而包裹函数setup_irq的上锁过程如下。

int setup_irq(unsigned int irq, struct irqaction *act)
{
    int retval;
    struct irq_desc *desc = irq_to_desc(irq);

    if (WARN_ON(irq_settings_is_per_cpu_devid(desc)))
        return -EINVAL;
    chip_bus_lock(desc);
    retval = __setup_irq(irq, desc, act);
    chip_bus_sync_unlock(desc);

    return retval;
}

两者的区别在于使用阶段,在没有slab初始化之前,只能用setup_irq,因为这个时候如果调用kmalloc申请irqaction ,必须是在slab

初始化之后,包括mem_init以及kmem_cache_init。但是对于time_init来说,它位于mem_init代码之前,所以time_init触发的时钟驱动的初始化和注册中断处理函数就没法使用kmalloc来

申请irqaction ,除此之外,并不是所有的中断都可以被线程化,比如时钟中断,主要用来维护系统时间以及定时器等,其中定时器是操作系统的脉搏,一旦被线程化,就有可能被挂起,

有些级联的interrupt controller对应的IRQ也是不能线程化的,所以request_threaded_irq和setup_irq将是一个长期并存的过程,不能线程化的中断具有_IRQ_NOTHREAD标志。
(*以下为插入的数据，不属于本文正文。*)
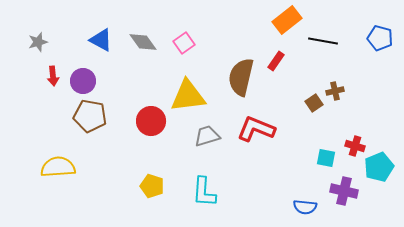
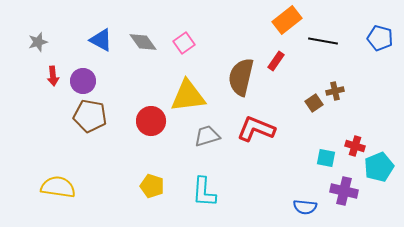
yellow semicircle: moved 20 px down; rotated 12 degrees clockwise
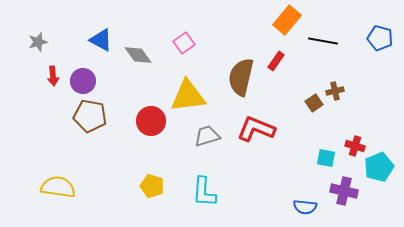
orange rectangle: rotated 12 degrees counterclockwise
gray diamond: moved 5 px left, 13 px down
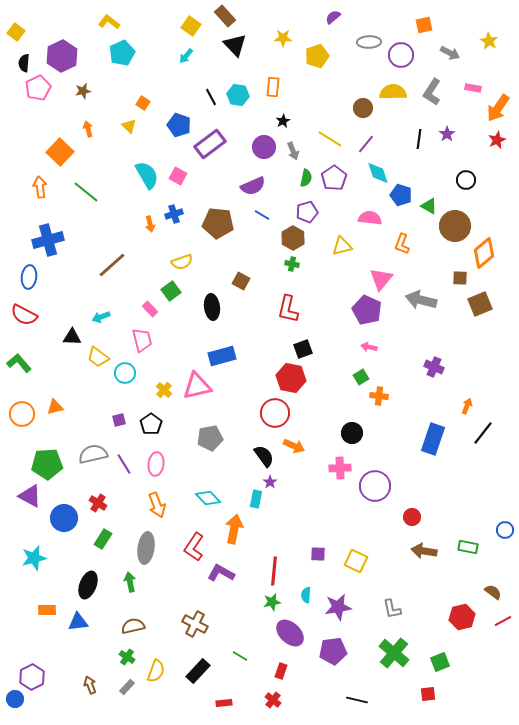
言归正传,下面看__setup_irq 返回出错的地方:

static int
__setup_irq(unsigned int irq, struct irq_desc *desc, struct irqaction *new)
{
    struct irqaction *old, **old_ptr;
    unsigned long flags, thread_mask = 0;
    int ret, nested, shared = 0;
    cpumask_var_t mask;

    if (!desc)
        return -EINVAL;

    if (desc->irq_data.chip == &no_irq_chip)
        return -ENOSYS;--------------返回出错的地方

error.h中
#define ENOSYS 38 /* Function not implemented */

在过去,我们会以IRQ number为index,从irq_desc这个全局数组中直接获取中断描述符。由于我们使能了CONFIG_SPARSE_IRQ,现在则需要从radix tree中搜索使用radix数来存储中断,会减少一些内存占用,所以下面就需要重点分析,为什么这个中断没有初始化chip信息了。

stap -l 'kernel.function("irq_to_desc")'
kernel.function("irq_to_desc@kernel/irq/irqdesc.c:133")

我们来查看调用链,看正常情况下,chip信息在哪初始化的。

_base_enable_msix函数中,既然调用了_base_request_irq,一开始没看到”pci_enable_msix_exact failed“,这个打印,那么在此之上的pci_enable_msix_exact肯定返回正常。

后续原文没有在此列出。